When I first heard “Nostalgia,” I immediately imagined what the visuals would look like. I pictured the richness of ’80s drug dealer fashion, Pusha rocking a solid golden cuban-link chain with the two-tone starter jacket he mentions in his verse. Kendrick wearing a classic royal blue L.A. Dodgers hat, with some red chucks on some timeless West Coast shit. In my head, I saw all these bright and vivid colors, then I saw the video. It was monochromatic, it was minimal, it was Pusha T.

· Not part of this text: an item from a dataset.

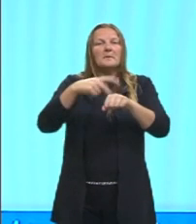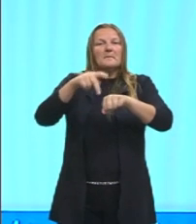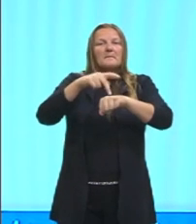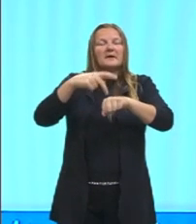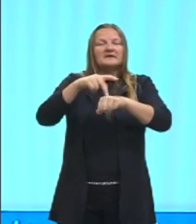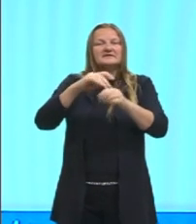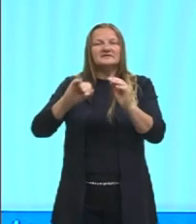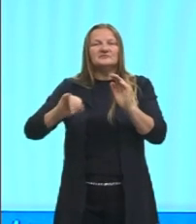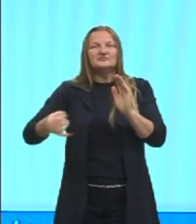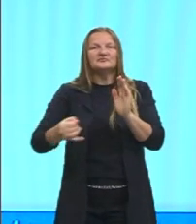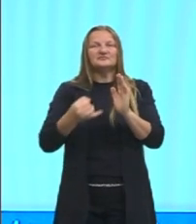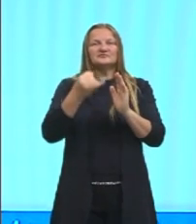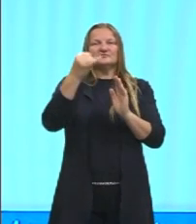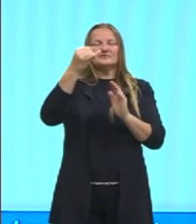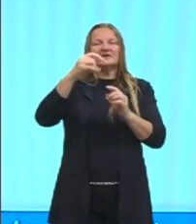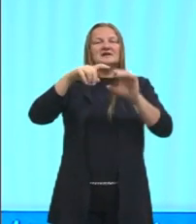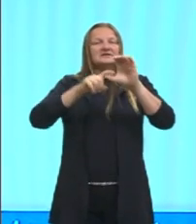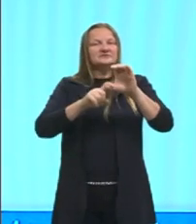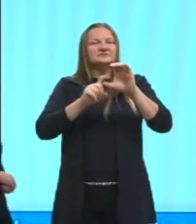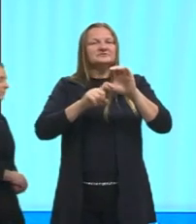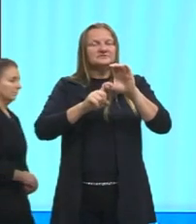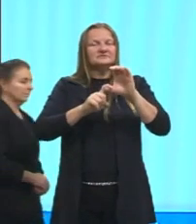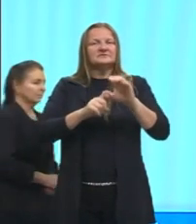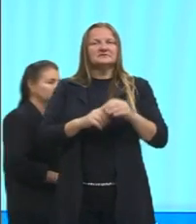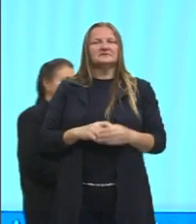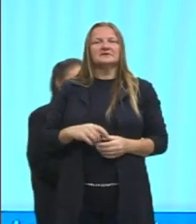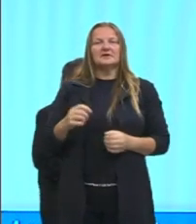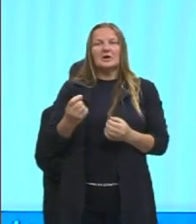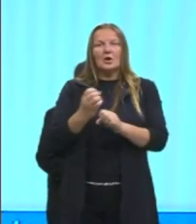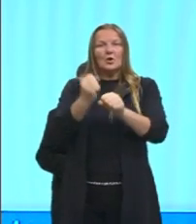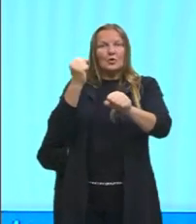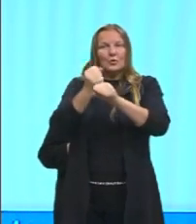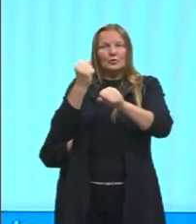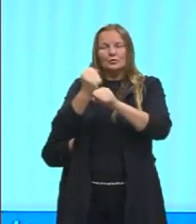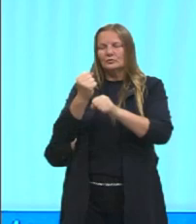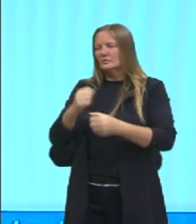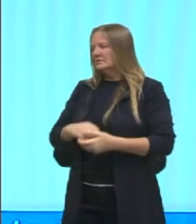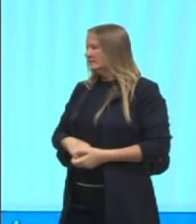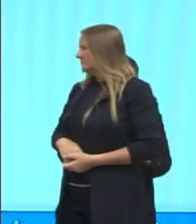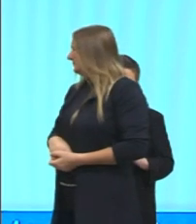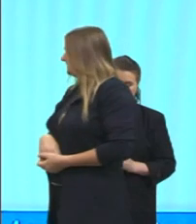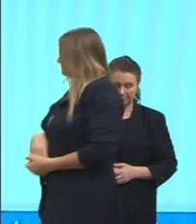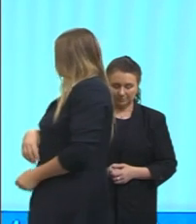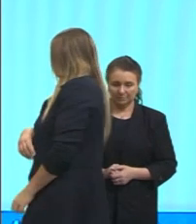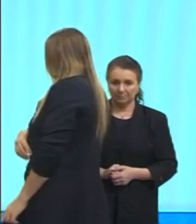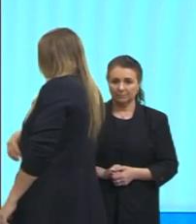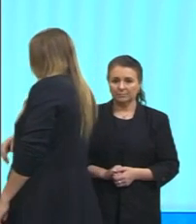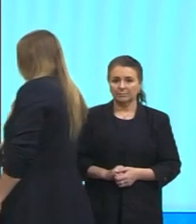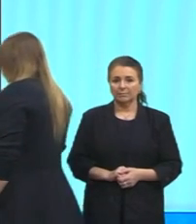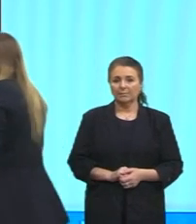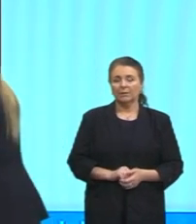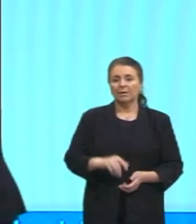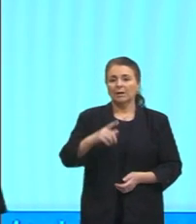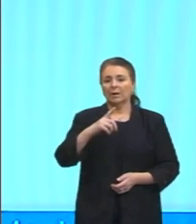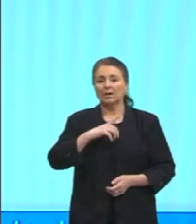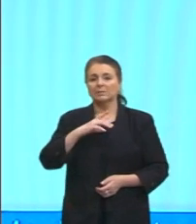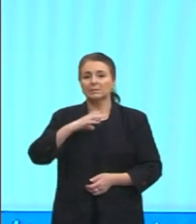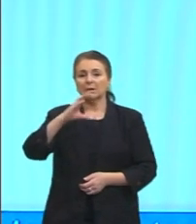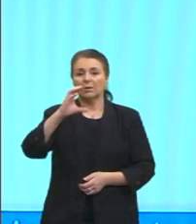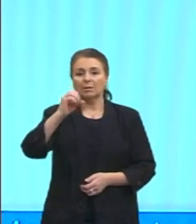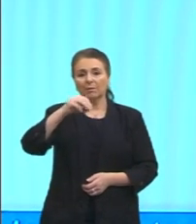juros da dívida, os lucros, os royalties dessas commodities.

“Black is modest and arrogant at the same time. Black is lazy and easy – but mysterious…” ― Yohji Yamamoto
The idea of minimalism is to take the bare and simple elements of a medium and exhibit the raw essence of the art. Pusha T’s art is his unapologetic lyricism. He doesn’t have to use all the bells and whistles most rappers use in their videos. It’s not about that, it’s about the raps. Lyrically, Pusha’s aesthetic has always been dark and sinister. His identity can be found in his subject matter and by eliminating all non-essential forms, features or concepts, you’re only getting Pusha T. Uncut, raw, and pure columbian powder.

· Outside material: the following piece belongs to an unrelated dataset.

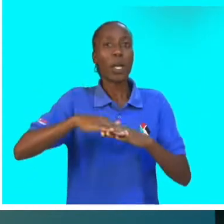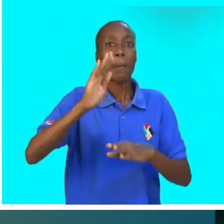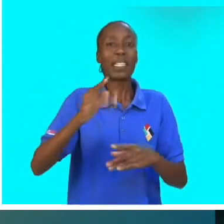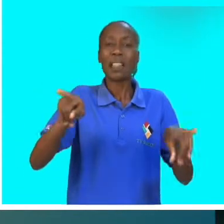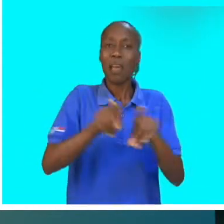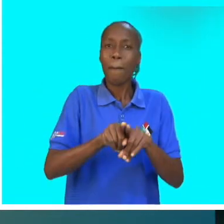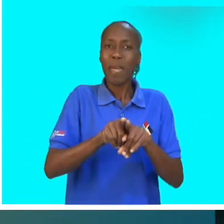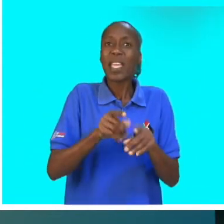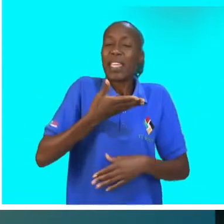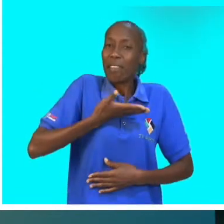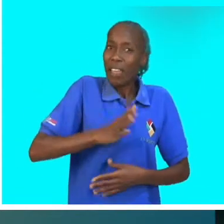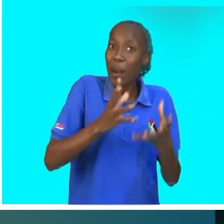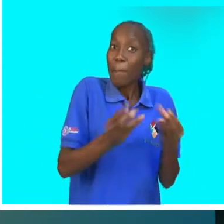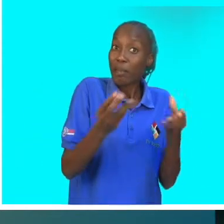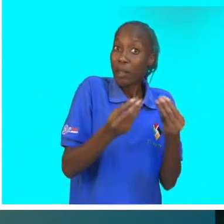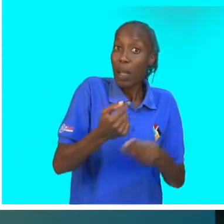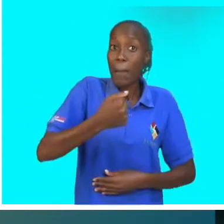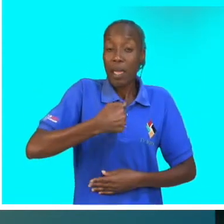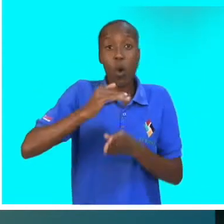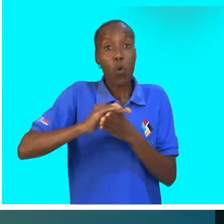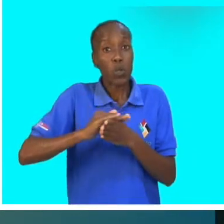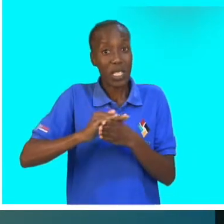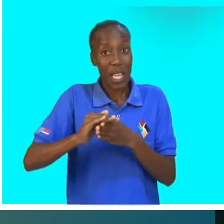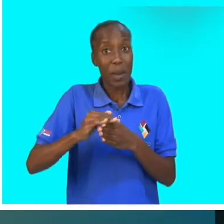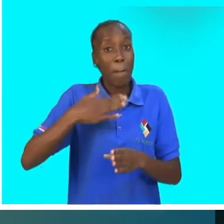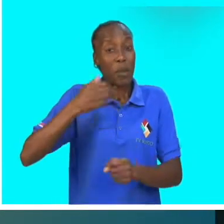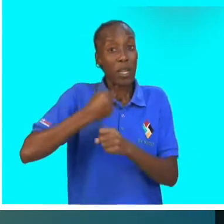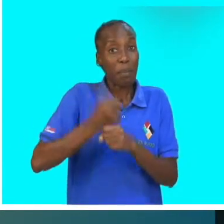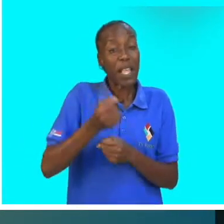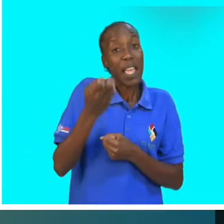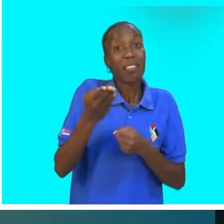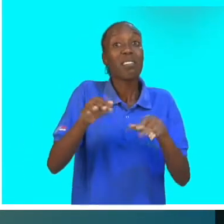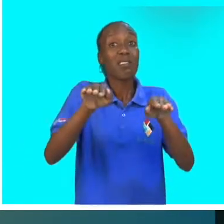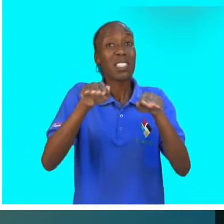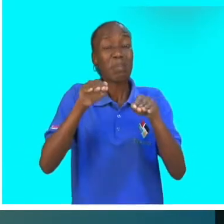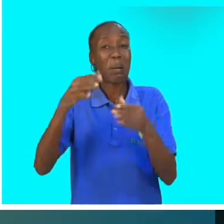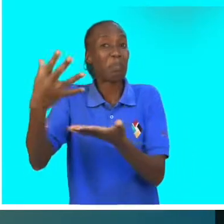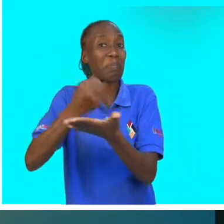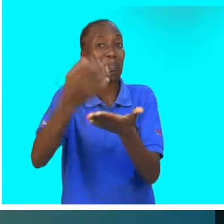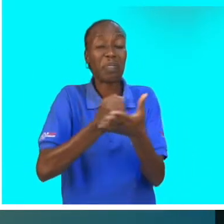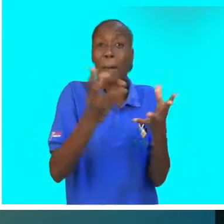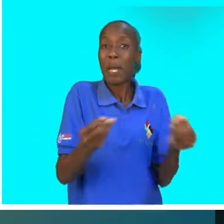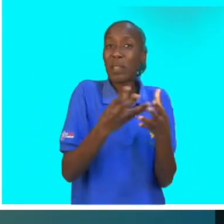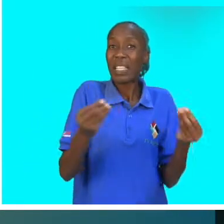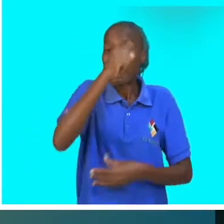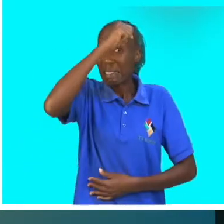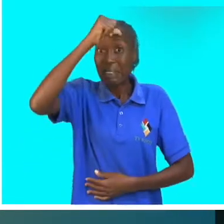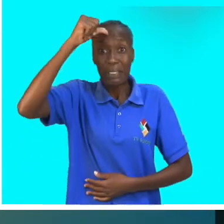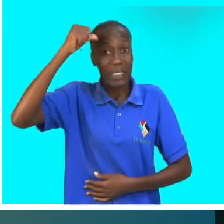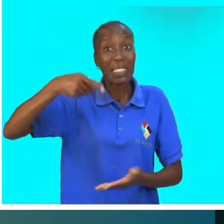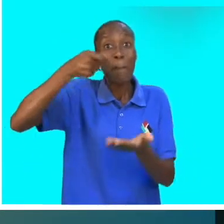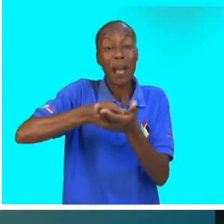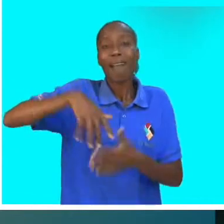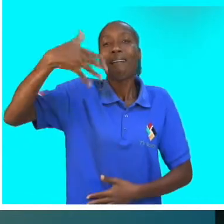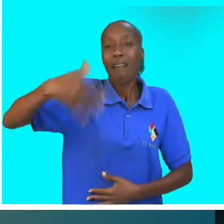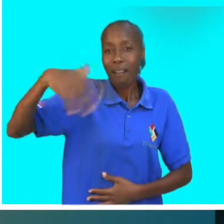Também preciso de materiais para usar no meu trabalho. Aqui no Zimbábue, alguns dos materiais são difíceis de arranjar e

Minimalism has been the consistent theme in the marketing for Pusha T’s debut solo album My Name is My Name. The artwork for “Numbers on the Board” and “Who I Am” were literally white backgrounds with black text reading “No Artwork” and “No Artwork 2.” The single “Sweet Serenade” features an illustration of an alligator drawn in all black with an intricate focus on its scales. One may argue that the approach is lazy or even boring, but who else can do it and get it away with it? How else could Pusha meet the artistic integrity and representation of Kanye, DONDA, and G.O.O.D. Music? I mean art is all about juxtaposition right? On the song “40 Acres” featuring The Dream, Mr. Thornton says “Called him tar baby, now he’s transcending genres.” Though he refers to his skin color this line parallels Pusha’s presence and presentation in the game. Less is more, and the pot is bubbling.